I opened up with ease to counsellors, friends and online connections. A bridge had been crossed into a different world in which I was able to be honest with myself.

For the first time in my life I am medicated.

Yet, there are still ups and downs. Progress is inconsistent. I have taken more time off of my work than I would have imagined would be the case. I am better and improving. I have specific goals to achieve and specific steps of support in taking them.

I have always been self-critical but am less inclined to punish myself for mistakes (having redrafted this blog to reflect it) and more inclined to credit myself for things that have gone well…maybe.

I can now acknowledge the roles that each of my stressors have played in my illness as well as the relative impact of them.

From my introspection, I sense that all I have achieved in the last decade and more I have done so without 100% attention or effort. I have lacked focus and commitment especially in looking after myself and those closest to me. I admit though that self-criticism can still stifle self-awareness.

Yet the support I have access to has been invaluable in making me whole again. This journey is still in its infancy and may never be finished yet I feel stronger.

It cannot be left unsaid that my greatest debt is owed to my wife and daughters. They have suffered from my depression as much as if not more than I have. But for them I would not be here to write these lines. Thanks to them, I am. However my greatest regret is that even when I have been with them, I may not have been really there.

 

Episode VII – The Force Awakens

“If you can remember why you started, then you will know why you must continue.”

Chris Burkmenn

 

Through my depression I even lost interest in the news – despite it being a huge part of me and a huge reason why I am a teacher.  Yet this has returned. I only wish it wasn’t prompted by the mess all around us.
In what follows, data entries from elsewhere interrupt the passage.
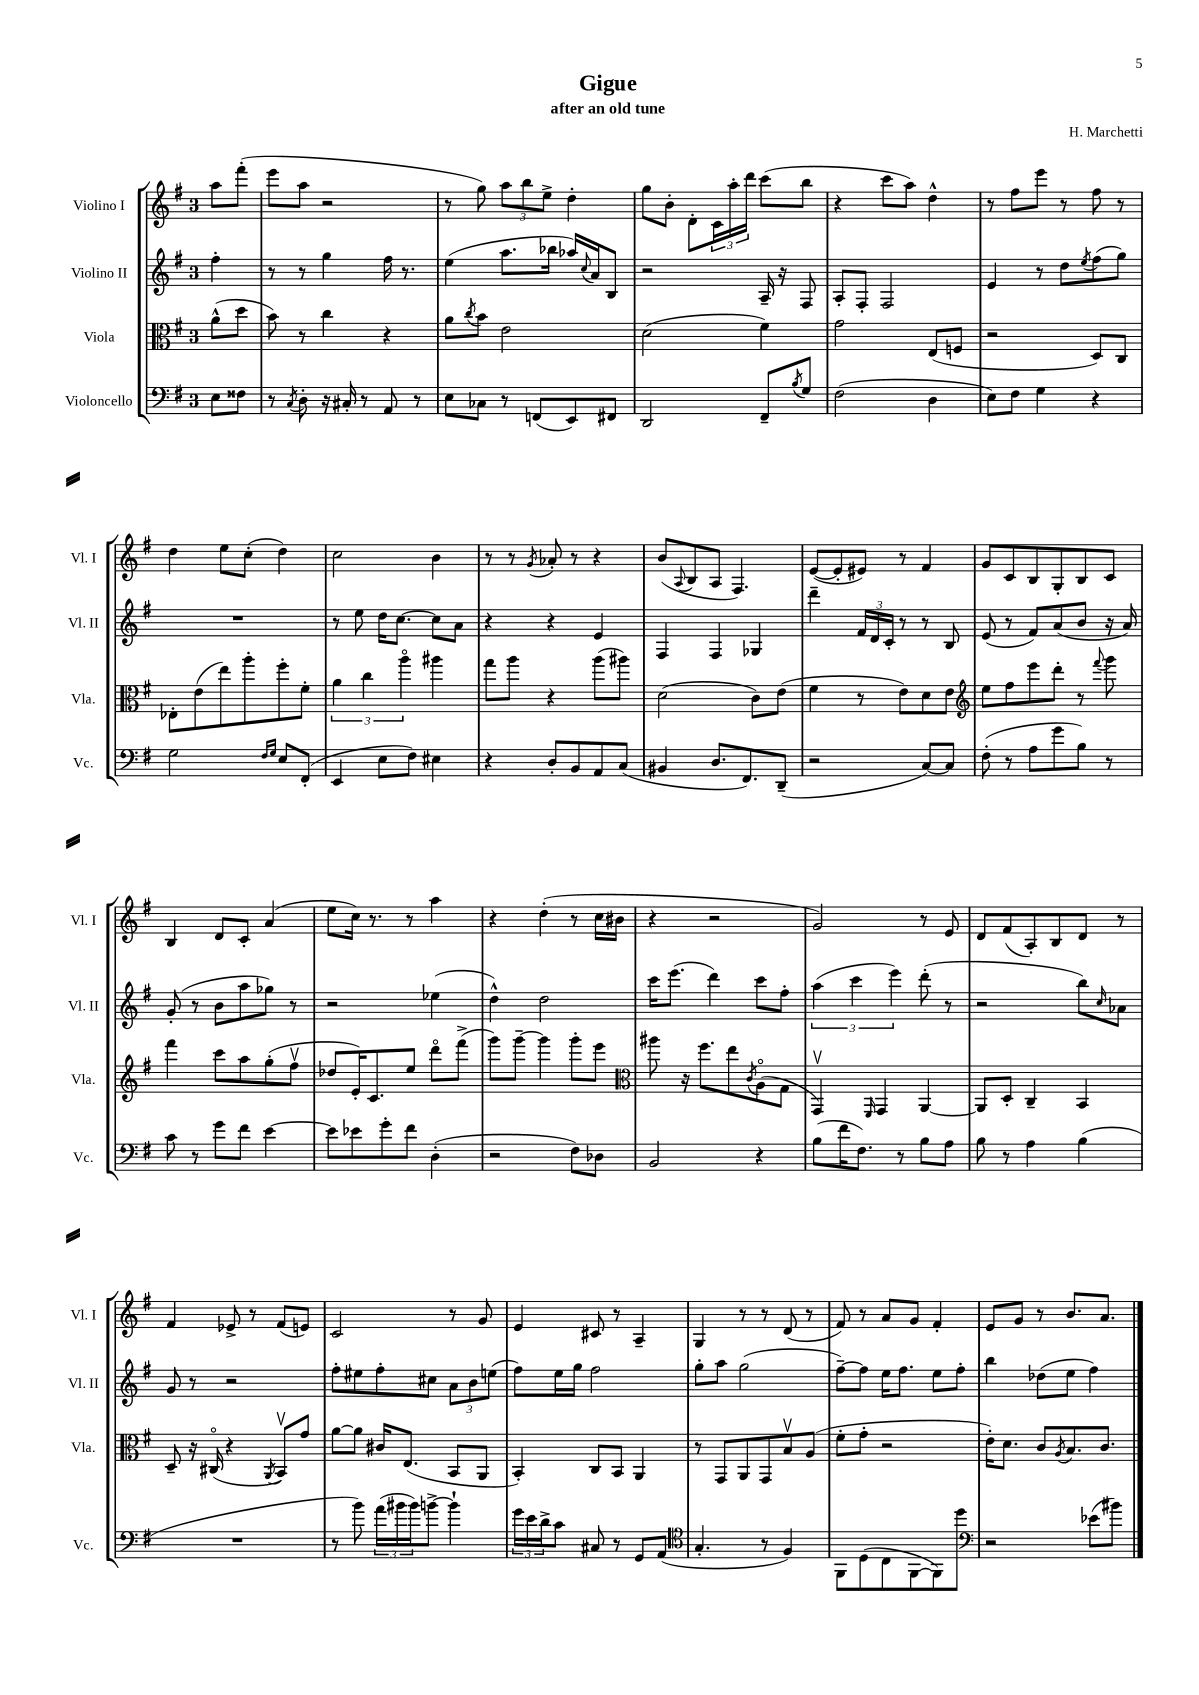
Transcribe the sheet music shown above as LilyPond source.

\header { title = "Gigue" composer = "H. Marchetti" subtitle = "after an old tune" }
<<
\new StaffGroup <<
\new Staff = "s0" \with { instrumentName = "Violino I" shortInstrumentName = "Vl. I" } {
    \clef treble \key g \major \once \override Staff.TimeSignature.style = #'single-digit \time 3/4 \partial 4
    a''8 fis'''8-.( |
    e'''8 a''8 r2 |
    r8 g''8) \tuplet 3/2 { a''8 b''8 e''8-> } d''4-. |
    g''8 b'8-. d'8-. \tuplet 3/2 { c'16 a''16-. d'''16 } c'''8( b''8 |
    r4 c'''8 a''8) d''4-^ |
    r8 fis''8 e'''8 r8 fis''8 r8 |
    d''4 e''8 c''8-.( d''4) |
    c''2 b'4 |
    r8 r8 \acciaccatura { g'8 } aes'8-. r8 r4 |
    b'8( \appoggiatura { a8 } b8 a8 fis4.) |
    e'8~( e'8-. eis'8) r8 fis'4 |
    g'8 c'8 b8 g8-. b8 c'8 |
    b4 d'8 c'8-. a'4( |
    e''8 c''16) r8. r8 a''4 |
    r4 d''4-.( r8 c''16 bis'16 |
    r4 r2 |
    g'2) r8 e'8 |
    d'8 fis'8( a8-.) b8 d'8 r8 |
    fis'4 ees'8-> r8 fis'8( e'8) |
    c'2 r8 g'8 |
    e'4 cis'8 r8 a4-- |
    g4 r8 r8 d'8( r8 |
    fis'8) r8 a'8 g'8 fis'4-. |
    e'8 g'8 r8 b'8. a'8. \bar "|." |
}
\new Staff = "s1" \with { instrumentName = "Violino II" shortInstrumentName = "Vl. II" } {
    \clef treble \key g \major \once \override Staff.TimeSignature.style = #'single-digit \time 3/4 \partial 4
    fis''4-. |
    r8 r8 g''4 fis''16 r8. |
    e''4( a''8. bes''16 aes''16) \appoggiatura { c''8 } a'16 b8 |
    r2 a16-- r16 fis8 |
    a8-. fis8-. fis2 |
    e'4 r8 d''8 \acciaccatura { e''8 } fis''8( g''8) |
    R2. |
    r8 e''8 d''16 c''8.~ c''8 a'8 |
    r4 r4 e'4 |
    fis4 fis4 ges4 |
    d'''4-- \tuplet 3/2 { fis'16 d'16 c'16-. } r8 r8 b8 |
    e'8( r8 fis'8) a'8( b'8 r16 a'16) |
    g'8-.( r8 b'8 a''8 ges''8) r8 |
    r2 ees''4( |
    d''4-^) d''2 |
    c'''16 e'''8.( d'''4) c'''8 fis''8-. |
    \tuplet 3/2 { a''4( c'''4 e'''4) } d'''8-.( r8 |
    r2 b''8) \grace { c''16 } aes'8 |
    g'8 r8 r2 |
    fis''8-. eis''8 fis''8-. cis''8 \tuplet 3/2 { a'8 b'8 e''8( } |
    fis''8) e''16 g''16 fis''2 |
    g''8-. a''8 g''2( |
    fis''8~--) fis''8 e''16 fis''8. e''8 fis''8-. |
    b''4 des''8( e''8 fis''4) \bar "|." |
}
\new Staff = "s2" \with { instrumentName = "Viola" shortInstrumentName = "Vla." } {
    \clef alto \key g \major \once \override Staff.TimeSignature.style = #'single-digit \time 3/4 \partial 4
    a'8-^( d''8 |
    b'8) r8 c''4 r4 |
    a'8 \acciaccatura { c''8 } b'8 e'2 |
    d'2( fis'4) |
    g'2 e8( f8 |
    r2 d8) c8 |
    ees8-. e'8( e''8) a''8-. fis''8-. fis'8-. |
    \tuplet 3/2 { a'4 c''4 a''4\flageolet } ais''4 |
    g''8 a''8 r4 a''8( ais''8) |
    d'2( c'8) e'8( |
    fis'4 r8 e'8) d'8 e'8 |
    \clef treble e''8 fis''8 e'''8 d'''8-. r8 \appoggiatura { fis'''8 } g'''8 |
    fis'''4 c'''8 a''8 g''8-.( fis''8\upbow |
    des''8 e'16-.) c'8. e''8 d'''8\flageolet fis'''8->( |
    g'''8) g'''8~-- g'''4 g'''8-. e'''8 |
    \clef alto ais''8 r16 fis''8. e''8 \acciaccatura { c'8 } a8\flageolet( g8 |
    g,4\upbow) \grace { fis,16 } g,4 a,4~ |
    a,8 d8-. c4-- b,4 |
    d8-- r16 cis16\flageolet( r4 \acciaccatura { a,8 } b,8\upbow) g'8 |
    a'8~ a'8 cis'16 e8.( b,8 a,8 |
    b,4-.) c8 b,8 a,4 |
    r8 g,8 a,8 g,8 b8\upbow a8( |
    fis'8-. g'8-. r2 |
    e'16-.) d'8. c'8 \acciaccatura { a8 } b8. c'8. \bar "|." |
}
\new Staff = "s3" \with { instrumentName = "Violoncello" shortInstrumentName = "Vc." } {
    \clef bass \key g \major \once \override Staff.TimeSignature.style = #'single-digit \time 3/4 \partial 4
    e8 fisis8 |
    r8 \acciaccatura { c8 } d8-. r16 cis16-. r8 a,8 r8 |
    e8 ces8 r8 f,8( e,8) fis,8 |
    d,2 fis,8-- \acciaccatura { b8 } g8 |
    fis2( d4 |
    e8) fis8 g4 r4 |
    g2 \grace { fis16 g16 } e8 fis,8-.( |
    e,4 e8 fis8) eis4 |
    r4 d8-. b,8 a,8 c8( |
    bis,4 d8. fis,8.) d,8--( |
    r2 c8~) c8 |
    fis8-.( r8 a8 g'8 b8) r8 |
    c'8 r8 g'8 fis'8 e'4~ |
    e'8 ees'8 g'8-. fis'8 d4-.( |
    r2 fis8) des8 |
    b,2 r4 |
    b8( fis'16 fis8.) r8 b8 a8 |
    b8 r8 a4 b4( |
    R2. |
    r8 b'8) \tuplet 3/2 { a'16( bis'16 bis'16) } b'8~-> b'4-! |
    \tuplet 3/2 { g'16 e'16 d'16-> } c'8 cis8 r8 g,8 a,8( |
    \clef tenor g4.-. r8 fis4) |
    fis,8 d8( c8 fis,8~ fis,8) d''8 |
    \clef bass r2 ees'8( bis'8) \bar "|." |
}
>>
>>
\layout { \context { \Score \remove "Bar_number_engraver" } }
The best of me is yet to come and what’s more, I get to make it. Quite how I will get there I don’t yet know but the tools are all in place. My need now is to see how they all fit together and then be in a position to achieve something approaching my potential.

Perhaps I can play a role in sorting out that mess, or rather in facilitating a new generation of young people to take the power that belongs to them to make their world a better place.

That’s why I tweet.

That’s why I blog.

That’s why I lead.

That’s why I manage.

That’s why I teach.

 

 

“I’ve got another confession my friend

I’m no fool

I’m getting tired of starting again

Somewhere new

Were you born to resist or be abused?

I swear I’ll never give in

I refuse

Is someone getting the best, the best, the best, the best of you?”

Foo Fighters – Best of You

 

If you need help, please seek it. Online information, support and advice can be found at:

http://www.nhs.uk/conditions/depression/Pages/Introduction.aspx

http://www.moodcafe.co.uk

http://www.depressionalliance.org

https://moodgym.anu.edu.au/welcome

https://www.samh.org.uk

If you are a young person and either you or a friend may be suffering from any mental health issue, go to: http://young.scot/aye-mind/

 

I am no longer tired of myself tonight. I wouldn’t like to be anyone else. My desire for perfection will remain, my determination to achieve it will return. The innovation will be taking the steps to do so. What will guide me now is this:

http://goodfuckingdesignadvice.com/pages/pledge

 

“The only power worth snot is the power to get up after you fall down.”